■ **Travail demandé**
Poursuivez le texte sur le cœur humain à partir de sa dernière phrase.

■ **Extrait fourni**

>>

Les propos impies, les blasphèmes ne sont
souvent qu'une croûte épaisse et
répugnante recouvrant un mal qui ne peut pas
guérir.
« Nous autres, s'écriait un
buveur que son pasteur exhortait à changer
de vie, nous autres on a le coeur dur ! » Et
ce disant, il frappait sa poitrine de son poing
fermé. Puis, après un court silence,
et d'une voix toute changée : « Mais le
coeur à pleurer n'est pas bien loin!
»
Émouvant aveu, aveu
révélateur! Le pasteur ne put
l'oublier. Et depuis, plus d'une fois, il a vu des
fronts obstinés se détendre et se
courber, sous l'action d'une parole fraternelle,
des bouches amères cesser leurs invectives,
et couler les larmes, comme un flot jaillissant du
roc où il était emprisonné et
qui semble chanter sa joie d'arriver enfin à
la douce lumière du jour.
Les principes et les convictions que nous
affichons peuvent n'être que des
vêtements d'emprunt cachant le seul vrai
moteur de la vie. Ce qui fait notre dignité
ou notre bassesse, c'est ce que nous aimons.
L'homme vaut ce que son coeur vaut, ce qui vit au
plus profond de son être. Peu importe que
l'existence ait l'apparence du bonheur ou celle du
malheur, qu'elle finisse dans le succès ou
dans l'obscurité. La valeur d'une âme
n'est pas même dans les maux qu'elle a
soufferts, car les méchants comme les justes
connaissent les privations et la douleur. Elle est
dans la force déployée à
supporter et à surmonter ce que la plupart
des hommes redoutent, et cherchent à
esquiver, et, dans leur impuissance, finissent par
accepter avec une morne résignation.
Le coeur, cet élément
dominateur de la vie, serait-il intangible et
inabordable comme la nappe d'eau souterraine que la
source révèle, mais que nous ne
pouvons atteindre? Nous canalisons la source, la
conduisons dans un certain sens, mais nous n'en
changeons pas la nature.
« Va, dit l'Ecclésiaste,
comme ton coeur te mène et selon le regard
de tes yeux, mais sache que pour toutes ces choses,
Dieu t'appellera en jugement! »
Cela veut dire que le
coeur n'est pas libre d'aimer ce qui lui
plaît, ou plutôt que ce coeur,
crée pour certaines fins, ne peut pas sans
de graves dangers s'abandonner à ses
penchants naturels.
Le coeur est création de Dieu, il
a des besoins sans limites. C'est ce qui fait, de
la religion, le besoin irrépressible quoique
souvent défiguré ; c'est ce qui
alimente la plainte éternelle de l'homme,
l'inspiration dernière et suprême de
l'Art et de la Poésie. Sa force
d'attachement est insatiable et se montre jusque
dans les formes les plus dévoyées de
l'affection. Il est vrai qu'il n'y trouve que
malheur indicible ; qui suit le penchant de sa
nature n'est jamais satisfait ; il est
déçu, volé, mais il s'obstine
souvent dans son erreur dont il aperçoit
d'autant moins la duperie qu'elle est voilée
par la force accrue de son désir.

<<

■ **Données à analyser**
>>

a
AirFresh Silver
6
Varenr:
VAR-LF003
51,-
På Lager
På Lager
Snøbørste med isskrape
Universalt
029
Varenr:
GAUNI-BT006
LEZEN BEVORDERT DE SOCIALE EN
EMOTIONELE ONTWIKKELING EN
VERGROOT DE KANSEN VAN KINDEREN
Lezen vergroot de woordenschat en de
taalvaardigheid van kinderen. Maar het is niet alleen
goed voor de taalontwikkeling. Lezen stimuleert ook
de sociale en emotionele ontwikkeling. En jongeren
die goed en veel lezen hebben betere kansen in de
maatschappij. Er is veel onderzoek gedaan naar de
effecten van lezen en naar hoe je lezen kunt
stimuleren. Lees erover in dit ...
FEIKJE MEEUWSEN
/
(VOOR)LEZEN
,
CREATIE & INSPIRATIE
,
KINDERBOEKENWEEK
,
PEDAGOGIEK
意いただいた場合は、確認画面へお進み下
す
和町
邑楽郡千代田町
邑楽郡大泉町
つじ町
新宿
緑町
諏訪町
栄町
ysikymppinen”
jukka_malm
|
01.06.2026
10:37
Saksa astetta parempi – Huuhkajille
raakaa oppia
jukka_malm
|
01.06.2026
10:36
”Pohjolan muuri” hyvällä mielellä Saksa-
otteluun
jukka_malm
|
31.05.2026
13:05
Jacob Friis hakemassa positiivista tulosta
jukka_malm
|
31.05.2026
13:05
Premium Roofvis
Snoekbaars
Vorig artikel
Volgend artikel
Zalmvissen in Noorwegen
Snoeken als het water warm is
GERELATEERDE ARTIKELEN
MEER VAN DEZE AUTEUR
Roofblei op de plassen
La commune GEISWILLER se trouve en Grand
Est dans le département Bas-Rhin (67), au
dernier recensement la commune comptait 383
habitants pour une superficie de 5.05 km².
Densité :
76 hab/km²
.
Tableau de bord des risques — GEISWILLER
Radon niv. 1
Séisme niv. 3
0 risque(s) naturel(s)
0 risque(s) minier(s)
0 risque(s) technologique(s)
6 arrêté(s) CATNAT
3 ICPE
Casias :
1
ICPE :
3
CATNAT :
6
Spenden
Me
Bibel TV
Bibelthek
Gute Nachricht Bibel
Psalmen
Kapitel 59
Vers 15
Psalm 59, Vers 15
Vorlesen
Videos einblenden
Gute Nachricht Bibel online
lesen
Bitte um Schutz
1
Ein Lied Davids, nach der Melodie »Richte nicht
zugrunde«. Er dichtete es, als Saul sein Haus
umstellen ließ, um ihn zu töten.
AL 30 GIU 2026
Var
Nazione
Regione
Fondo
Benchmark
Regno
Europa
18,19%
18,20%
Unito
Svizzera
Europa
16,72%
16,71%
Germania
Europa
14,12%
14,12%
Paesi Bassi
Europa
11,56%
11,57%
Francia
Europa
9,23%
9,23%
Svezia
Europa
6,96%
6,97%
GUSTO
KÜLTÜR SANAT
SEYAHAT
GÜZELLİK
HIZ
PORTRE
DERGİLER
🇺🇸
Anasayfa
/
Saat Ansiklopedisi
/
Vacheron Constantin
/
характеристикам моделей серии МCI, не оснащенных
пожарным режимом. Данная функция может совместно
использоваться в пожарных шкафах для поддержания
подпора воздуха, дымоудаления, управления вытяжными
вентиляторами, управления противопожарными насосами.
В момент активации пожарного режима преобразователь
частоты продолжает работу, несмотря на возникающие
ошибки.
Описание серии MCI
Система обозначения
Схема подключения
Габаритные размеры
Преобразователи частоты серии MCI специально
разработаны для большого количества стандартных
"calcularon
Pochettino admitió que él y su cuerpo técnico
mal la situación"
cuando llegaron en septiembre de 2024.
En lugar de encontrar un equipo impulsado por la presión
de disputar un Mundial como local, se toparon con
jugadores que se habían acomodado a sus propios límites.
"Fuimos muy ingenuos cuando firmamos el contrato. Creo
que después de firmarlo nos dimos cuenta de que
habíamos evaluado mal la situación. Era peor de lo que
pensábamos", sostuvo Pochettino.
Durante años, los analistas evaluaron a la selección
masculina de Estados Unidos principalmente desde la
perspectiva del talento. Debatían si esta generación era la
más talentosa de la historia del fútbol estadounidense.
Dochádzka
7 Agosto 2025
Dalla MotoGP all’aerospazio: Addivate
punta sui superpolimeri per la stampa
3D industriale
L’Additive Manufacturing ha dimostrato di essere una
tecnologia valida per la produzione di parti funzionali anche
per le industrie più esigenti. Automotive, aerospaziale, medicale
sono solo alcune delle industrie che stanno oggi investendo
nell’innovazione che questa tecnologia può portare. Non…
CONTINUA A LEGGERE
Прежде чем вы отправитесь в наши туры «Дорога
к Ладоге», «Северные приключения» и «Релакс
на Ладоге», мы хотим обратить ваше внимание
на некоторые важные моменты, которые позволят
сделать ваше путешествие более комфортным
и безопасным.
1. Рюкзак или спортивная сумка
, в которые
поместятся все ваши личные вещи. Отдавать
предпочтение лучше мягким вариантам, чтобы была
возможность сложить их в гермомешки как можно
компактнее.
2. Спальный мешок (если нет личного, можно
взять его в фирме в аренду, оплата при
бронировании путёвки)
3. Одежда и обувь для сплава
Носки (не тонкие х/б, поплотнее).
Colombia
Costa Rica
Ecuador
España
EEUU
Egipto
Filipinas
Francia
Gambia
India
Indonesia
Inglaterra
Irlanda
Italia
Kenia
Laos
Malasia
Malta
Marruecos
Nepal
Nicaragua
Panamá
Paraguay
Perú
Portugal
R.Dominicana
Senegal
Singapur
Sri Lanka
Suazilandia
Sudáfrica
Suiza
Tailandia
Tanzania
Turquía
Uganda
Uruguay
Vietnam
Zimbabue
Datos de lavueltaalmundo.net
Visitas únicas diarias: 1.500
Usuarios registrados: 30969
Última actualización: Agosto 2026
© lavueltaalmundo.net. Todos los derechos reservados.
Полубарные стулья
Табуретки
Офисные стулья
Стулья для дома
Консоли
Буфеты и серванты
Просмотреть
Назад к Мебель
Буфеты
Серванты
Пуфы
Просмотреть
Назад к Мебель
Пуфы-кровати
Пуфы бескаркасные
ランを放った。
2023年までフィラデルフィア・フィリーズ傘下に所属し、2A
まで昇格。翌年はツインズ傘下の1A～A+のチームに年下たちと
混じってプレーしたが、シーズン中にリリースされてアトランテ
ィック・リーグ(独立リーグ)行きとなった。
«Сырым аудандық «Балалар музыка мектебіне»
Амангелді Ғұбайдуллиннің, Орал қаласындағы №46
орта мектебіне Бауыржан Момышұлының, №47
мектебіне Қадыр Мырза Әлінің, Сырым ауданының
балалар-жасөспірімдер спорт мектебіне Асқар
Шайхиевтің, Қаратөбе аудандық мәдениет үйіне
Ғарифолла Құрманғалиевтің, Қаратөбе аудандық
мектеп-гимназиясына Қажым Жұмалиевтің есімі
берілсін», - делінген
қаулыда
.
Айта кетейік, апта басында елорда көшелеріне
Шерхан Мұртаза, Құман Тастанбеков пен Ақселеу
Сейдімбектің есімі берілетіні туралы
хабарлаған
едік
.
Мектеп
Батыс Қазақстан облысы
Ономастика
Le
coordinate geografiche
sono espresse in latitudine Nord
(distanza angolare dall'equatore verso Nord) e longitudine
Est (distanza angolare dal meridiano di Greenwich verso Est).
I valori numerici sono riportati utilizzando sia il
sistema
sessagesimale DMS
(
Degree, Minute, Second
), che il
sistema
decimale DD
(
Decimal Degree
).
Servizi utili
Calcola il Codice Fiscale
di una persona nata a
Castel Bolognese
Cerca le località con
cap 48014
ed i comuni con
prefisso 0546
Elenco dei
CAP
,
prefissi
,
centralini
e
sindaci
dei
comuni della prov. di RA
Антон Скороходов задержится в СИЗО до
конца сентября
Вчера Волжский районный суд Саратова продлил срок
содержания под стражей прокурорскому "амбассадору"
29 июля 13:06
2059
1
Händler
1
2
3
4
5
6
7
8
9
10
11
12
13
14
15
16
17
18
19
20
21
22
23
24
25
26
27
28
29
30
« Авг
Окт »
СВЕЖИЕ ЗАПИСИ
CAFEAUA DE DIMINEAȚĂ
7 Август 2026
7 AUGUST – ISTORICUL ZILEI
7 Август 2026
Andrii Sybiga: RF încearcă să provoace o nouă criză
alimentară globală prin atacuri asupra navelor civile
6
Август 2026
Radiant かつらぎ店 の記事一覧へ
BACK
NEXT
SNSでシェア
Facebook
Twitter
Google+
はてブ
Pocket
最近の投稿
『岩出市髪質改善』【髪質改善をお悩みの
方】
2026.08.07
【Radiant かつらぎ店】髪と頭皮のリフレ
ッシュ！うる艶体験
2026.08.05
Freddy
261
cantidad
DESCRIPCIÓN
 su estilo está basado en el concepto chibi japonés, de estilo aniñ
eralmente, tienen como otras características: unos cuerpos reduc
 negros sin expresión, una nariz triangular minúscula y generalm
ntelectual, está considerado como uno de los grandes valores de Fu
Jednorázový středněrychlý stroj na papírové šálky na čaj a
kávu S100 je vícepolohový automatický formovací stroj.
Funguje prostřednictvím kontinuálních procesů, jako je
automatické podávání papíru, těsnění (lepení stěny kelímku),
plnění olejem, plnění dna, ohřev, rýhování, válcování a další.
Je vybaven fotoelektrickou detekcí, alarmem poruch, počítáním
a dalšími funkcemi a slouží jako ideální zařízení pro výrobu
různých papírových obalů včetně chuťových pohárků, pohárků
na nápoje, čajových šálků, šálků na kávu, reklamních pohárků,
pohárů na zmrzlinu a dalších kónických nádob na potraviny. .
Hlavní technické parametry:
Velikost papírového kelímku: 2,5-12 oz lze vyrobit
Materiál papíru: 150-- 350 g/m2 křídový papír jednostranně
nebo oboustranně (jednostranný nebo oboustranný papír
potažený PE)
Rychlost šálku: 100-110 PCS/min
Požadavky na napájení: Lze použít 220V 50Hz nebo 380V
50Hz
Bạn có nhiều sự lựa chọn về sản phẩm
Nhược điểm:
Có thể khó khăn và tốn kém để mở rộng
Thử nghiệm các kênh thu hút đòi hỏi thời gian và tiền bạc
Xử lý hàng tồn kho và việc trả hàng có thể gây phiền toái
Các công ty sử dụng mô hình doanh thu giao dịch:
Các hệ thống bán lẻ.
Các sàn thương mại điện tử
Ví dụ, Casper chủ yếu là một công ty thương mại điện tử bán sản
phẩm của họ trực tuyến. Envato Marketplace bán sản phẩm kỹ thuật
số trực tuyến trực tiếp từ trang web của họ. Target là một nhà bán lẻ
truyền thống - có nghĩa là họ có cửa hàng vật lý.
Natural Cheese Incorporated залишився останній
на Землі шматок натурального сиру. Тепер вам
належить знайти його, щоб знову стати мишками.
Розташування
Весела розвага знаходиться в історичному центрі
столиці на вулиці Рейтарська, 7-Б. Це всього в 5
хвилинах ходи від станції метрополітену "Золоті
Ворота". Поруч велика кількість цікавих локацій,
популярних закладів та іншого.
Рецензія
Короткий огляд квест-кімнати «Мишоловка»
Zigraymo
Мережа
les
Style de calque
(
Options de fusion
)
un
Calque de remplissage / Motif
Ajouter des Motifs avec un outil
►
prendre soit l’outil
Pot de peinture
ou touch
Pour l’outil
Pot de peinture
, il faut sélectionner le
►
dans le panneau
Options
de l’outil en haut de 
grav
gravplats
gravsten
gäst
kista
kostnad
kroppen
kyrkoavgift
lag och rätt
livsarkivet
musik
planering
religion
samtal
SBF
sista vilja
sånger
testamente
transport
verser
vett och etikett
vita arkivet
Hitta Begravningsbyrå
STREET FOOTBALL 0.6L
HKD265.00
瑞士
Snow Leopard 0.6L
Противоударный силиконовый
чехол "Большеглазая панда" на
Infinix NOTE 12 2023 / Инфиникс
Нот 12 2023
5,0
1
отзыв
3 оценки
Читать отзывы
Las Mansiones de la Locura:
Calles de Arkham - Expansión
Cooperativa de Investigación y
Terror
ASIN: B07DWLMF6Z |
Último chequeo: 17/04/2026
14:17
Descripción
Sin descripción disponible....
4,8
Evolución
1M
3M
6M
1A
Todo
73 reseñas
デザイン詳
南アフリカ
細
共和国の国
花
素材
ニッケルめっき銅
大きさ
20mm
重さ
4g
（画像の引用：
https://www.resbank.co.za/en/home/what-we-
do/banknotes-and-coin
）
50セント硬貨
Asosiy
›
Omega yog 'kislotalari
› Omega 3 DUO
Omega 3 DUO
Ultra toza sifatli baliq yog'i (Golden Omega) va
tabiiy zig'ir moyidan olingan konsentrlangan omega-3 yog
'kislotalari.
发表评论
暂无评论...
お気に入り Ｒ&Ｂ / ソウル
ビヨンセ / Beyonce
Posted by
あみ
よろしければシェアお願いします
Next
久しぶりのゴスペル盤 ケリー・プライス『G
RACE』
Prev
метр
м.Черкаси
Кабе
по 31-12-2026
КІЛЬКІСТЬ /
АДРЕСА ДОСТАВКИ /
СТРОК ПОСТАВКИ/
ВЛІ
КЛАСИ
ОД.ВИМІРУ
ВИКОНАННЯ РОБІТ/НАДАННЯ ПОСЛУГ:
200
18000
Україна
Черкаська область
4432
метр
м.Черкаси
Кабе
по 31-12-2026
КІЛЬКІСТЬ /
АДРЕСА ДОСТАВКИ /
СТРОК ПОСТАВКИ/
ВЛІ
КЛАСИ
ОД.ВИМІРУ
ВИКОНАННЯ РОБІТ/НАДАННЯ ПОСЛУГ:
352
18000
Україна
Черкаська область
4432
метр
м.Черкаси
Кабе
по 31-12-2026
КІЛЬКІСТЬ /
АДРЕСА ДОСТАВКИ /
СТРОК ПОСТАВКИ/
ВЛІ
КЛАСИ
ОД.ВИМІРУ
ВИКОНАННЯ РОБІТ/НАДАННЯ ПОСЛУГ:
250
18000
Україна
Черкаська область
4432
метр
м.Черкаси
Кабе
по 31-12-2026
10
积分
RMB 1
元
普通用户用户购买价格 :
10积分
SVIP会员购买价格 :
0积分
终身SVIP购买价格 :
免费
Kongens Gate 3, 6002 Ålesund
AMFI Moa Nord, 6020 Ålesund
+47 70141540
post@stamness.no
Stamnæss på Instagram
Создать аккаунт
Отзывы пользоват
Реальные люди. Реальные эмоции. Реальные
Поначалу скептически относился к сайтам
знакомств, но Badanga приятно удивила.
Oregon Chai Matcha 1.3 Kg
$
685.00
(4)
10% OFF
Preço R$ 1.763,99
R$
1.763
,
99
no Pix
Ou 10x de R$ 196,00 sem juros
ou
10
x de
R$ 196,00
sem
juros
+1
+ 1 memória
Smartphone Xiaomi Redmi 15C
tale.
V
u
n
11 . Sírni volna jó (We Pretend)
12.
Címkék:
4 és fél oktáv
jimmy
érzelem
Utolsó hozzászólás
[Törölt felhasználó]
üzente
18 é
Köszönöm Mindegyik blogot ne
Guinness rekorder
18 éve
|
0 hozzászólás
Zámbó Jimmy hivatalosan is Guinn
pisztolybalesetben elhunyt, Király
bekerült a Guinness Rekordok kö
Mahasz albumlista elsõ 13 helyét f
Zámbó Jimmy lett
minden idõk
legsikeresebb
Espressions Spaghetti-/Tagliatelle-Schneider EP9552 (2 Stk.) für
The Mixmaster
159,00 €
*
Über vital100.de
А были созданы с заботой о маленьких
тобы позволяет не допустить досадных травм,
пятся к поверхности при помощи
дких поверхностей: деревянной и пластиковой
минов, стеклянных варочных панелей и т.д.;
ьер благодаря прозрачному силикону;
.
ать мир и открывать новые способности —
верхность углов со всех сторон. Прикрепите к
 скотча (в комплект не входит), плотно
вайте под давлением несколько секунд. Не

<<

■ **Réponse attendue**
Tel est le sort tragique de l'homme
naturel. Il porte en lui un désir
illimité, et s'attache à des objets
caducs et périssables. Qui se voue aux
plaisirs devient leur esclave; il le devient
d'autant plus que le plaisir déserte son
chemin.
Semblable au fourbe qui ne livre ses
intentions qu'une fois arrivé à ses
fins, le monde retire toute joie à celui qui
s'est donné à son service. Il lui
inflige toutes les hontes et toutes les
dégradations. Le voluptueux descend
l'échelle des jouissances charnelles, tombe
dans le vice, sombre dans la perversion, jamais
assouvi, et toujours plus incapable de goûter ses
infâmes plaisirs. L'avare livre tout, ses
affections les plus pures, sa santé, sa vie
même, à son dieu.
Si nous sortons de ces régions
ténébreuses où la folie du
péché nous apparaît dans sa
tragique intensité, si nous
considérons des recherches plus dignes de
l'homme, nous aboutissons à la même
impasse ; l'abîme s'ouvre toujours entre le
coeur et l'objet qui prétend l'occuper. Les
êtres que nous chérissons, la mort
nous les prend, et si ce n'est pas la mort, ce sont
des événements parfois pires que la
mort elle-même, les trahisons, les abandons
inexpliqués, les ruptures de liens
sacrés et leurs incurables blessures. Quoi
que le coeur puisse aimer ici-bas, il voit
tôt ou tard l'objet de son amour
s'éloigner et pâlir, quand les signes
de sa propre fin lui font rudement sentir
l'éternelle misère de l'homme «
borné dans sa nature, infini dans ses voeux
».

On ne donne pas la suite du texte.